> _WHAT YOU NEED TO DO_
A: Decide whether each statement below agrees with the passage on biosemantic theories. For each, answer yes or no and quote the words of the passage that settle it.
(i) The concept of a carburetor is given as one that seems to have no survival value.
(ii) The creature in the swamp comes about through evolution by natural selection.
(iii) The swampman objection is the first objection listed.
B: Update the rows from their first line up to and including the line with "common name: Red-tailed hawk" so that "common name" becomes "vernacular name" throughout, and give back only those lines.

::: SELECTED TEXT

Problems for biosemantic theories

But this sort of theory also faces several well-known objections. Here are some of them:

1. Complex concepts

Suppose that we allow, for the sake of argument, that the biosemantic theory can explain why a brain process B might count as a thought that deploys concepts like snake, water, food, etc. Those concepts have clear survival value insofar as they allow us better to avoid predators, to get hold of crucial resources, etc. But many of our thoughts and concepts have no evident survival value. For example, possessing the concept of iambic pentameter, or of cold fusion, or of a carburetor, or any of thousands of other concepts, seems to have no survival value in the relevant sense. Indeed, these concepts didn’t even exist at the time our ancestors evolved. So it is hard to see how we can explain why a brain process would count as a thought about any of these things in terms of natural selection.

2. The “swampman” objection

The biosemantic theory seems to imply that a creature could count as having meaningful thoughts or intentionality only if it arose out of a process of evolution by natural selection. But that doesn’t seem to be correct. Suppose that through some random and improbable event, a creature that was an exact particle-for-particle duplicate of an ordinary human being arose in a swamp somewhere. Perhaps a bolt of lightning struck an area of the swamp at a spot where nuclear and chemical waste had been congealing, at the exact moment when a random fluctuation in the structure of matter was occurring at the quantum level (or whatever).

::::::
::: EXTRACTED ENTRIES

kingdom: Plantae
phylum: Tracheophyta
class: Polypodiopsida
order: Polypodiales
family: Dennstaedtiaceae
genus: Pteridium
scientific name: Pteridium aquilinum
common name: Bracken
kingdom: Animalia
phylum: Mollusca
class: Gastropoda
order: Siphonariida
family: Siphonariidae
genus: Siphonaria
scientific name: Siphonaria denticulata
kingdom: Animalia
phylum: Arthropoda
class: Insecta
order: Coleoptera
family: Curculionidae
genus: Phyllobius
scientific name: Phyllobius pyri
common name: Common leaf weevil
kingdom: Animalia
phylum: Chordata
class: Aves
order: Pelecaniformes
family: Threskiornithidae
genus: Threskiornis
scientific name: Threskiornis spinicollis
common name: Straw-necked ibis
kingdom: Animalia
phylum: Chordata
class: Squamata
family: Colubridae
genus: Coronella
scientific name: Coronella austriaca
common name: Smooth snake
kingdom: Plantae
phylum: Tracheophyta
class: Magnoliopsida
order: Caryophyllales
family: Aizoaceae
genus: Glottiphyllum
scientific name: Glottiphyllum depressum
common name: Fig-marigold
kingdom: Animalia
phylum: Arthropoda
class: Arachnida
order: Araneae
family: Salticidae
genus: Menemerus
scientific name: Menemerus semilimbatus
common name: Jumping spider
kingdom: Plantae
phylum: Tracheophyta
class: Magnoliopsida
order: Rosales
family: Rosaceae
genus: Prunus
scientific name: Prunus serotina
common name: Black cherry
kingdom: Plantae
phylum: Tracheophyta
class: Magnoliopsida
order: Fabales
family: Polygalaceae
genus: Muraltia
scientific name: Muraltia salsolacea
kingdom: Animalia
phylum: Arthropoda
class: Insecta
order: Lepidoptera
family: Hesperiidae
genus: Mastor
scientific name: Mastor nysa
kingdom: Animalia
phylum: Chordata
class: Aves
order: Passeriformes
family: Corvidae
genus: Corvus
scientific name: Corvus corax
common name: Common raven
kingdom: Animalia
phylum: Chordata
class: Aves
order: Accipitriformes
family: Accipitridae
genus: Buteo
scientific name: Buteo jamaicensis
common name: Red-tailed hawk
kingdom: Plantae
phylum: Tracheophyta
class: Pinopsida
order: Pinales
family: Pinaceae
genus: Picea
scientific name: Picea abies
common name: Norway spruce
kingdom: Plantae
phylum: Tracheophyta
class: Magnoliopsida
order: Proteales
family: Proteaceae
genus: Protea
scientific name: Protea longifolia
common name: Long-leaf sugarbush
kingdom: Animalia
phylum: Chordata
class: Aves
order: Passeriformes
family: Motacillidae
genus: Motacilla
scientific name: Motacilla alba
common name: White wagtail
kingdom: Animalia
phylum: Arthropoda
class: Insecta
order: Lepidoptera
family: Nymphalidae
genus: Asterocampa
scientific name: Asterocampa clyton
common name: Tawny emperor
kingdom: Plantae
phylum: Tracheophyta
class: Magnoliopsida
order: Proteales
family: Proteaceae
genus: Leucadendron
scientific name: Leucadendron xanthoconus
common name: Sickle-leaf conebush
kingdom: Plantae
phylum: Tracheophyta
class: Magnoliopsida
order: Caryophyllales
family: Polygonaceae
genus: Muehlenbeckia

::::::

> _SOLVED TASKS_
A:
(i) Yes: "possessing the concept of iambic pentameter, or of cold fusion, or of a carburetor, or any of thousands of other concepts, seems to have no survival value in the relevant sense."
(ii) No: "Suppose that through some random and improbable event, a creature that was an exact particle-for-particle duplicate of an ordinary human being arose in a swamp somewhere."
(iii) No: "2. The “swampman” objection"

B:
kingdom: Plantae
phylum: Tracheophyta
class: Polypodiopsida
order: Polypodiales
family: Dennstaedtiaceae
genus: Pteridium
scientific name: Pteridium aquilinum
vernacular name: Bracken
kingdom: Animalia
phylum: Mollusca
class: Gastropoda
order: Siphonariida
family: Siphonariidae
genus: Siphonaria
scientific name: Siphonaria denticulata
kingdom: Animalia
phylum: Arthropoda
class: Insecta
order: Coleoptera
family: Curculionidae
genus: Phyllobius
scientific name: Phyllobius pyri
vernacular name: Common leaf weevil
kingdom: Animalia
phylum: Chordata
class: Aves
order: Pelecaniformes
family: Threskiornithidae
genus: Threskiornis
scientific name: Threskiornis spinicollis
vernacular name: Straw-necked ibis
kingdom: Animalia
phylum: Chordata
class: Squamata
family: Colubridae
genus: Coronella
scientific name: Coronella austriaca
vernacular name: Smooth snake
kingdom: Plantae
phylum: Tracheophyta
class: Magnoliopsida
order: Caryophyllales
family: Aizoaceae
genus: Glottiphyllum
scientific name: Glottiphyllum depressum
vernacular name: Fig-marigold
kingdom: Animalia
phylum: Arthropoda
class: Arachnida
order: Araneae
family: Salticidae
genus: Menemerus
scientific name: Menemerus semilimbatus
vernacular name: Jumping spider
kingdom: Plantae
phylum: Tracheophyta
class: Magnoliopsida
order: Rosales
family: Rosaceae
genus: Prunus
scientific name: Prunus serotina
vernacular name: Black cherry
kingdom: Plantae
phylum: Tracheophyta
class: Magnoliopsida
order: Fabales
family: Polygalaceae
genus: Muraltia
scientific name: Muraltia salsolacea
kingdom: Animalia
phylum: Arthropoda
class: Insecta
order: Lepidoptera
family: Hesperiidae
genus: Mastor
scientific name: Mastor nysa
kingdom: Animalia
phylum: Chordata
class: Aves
order: Passeriformes
family: Corvidae
genus: Corvus
scientific name: Corvus corax
vernacular name: Common raven
kingdom: Animalia
phylum: Chordata
class: Aves
order: Accipitriformes
family: Accipitridae
genus: Buteo
scientific name: Buteo jamaicensis
vernacular name: Red-tailed hawk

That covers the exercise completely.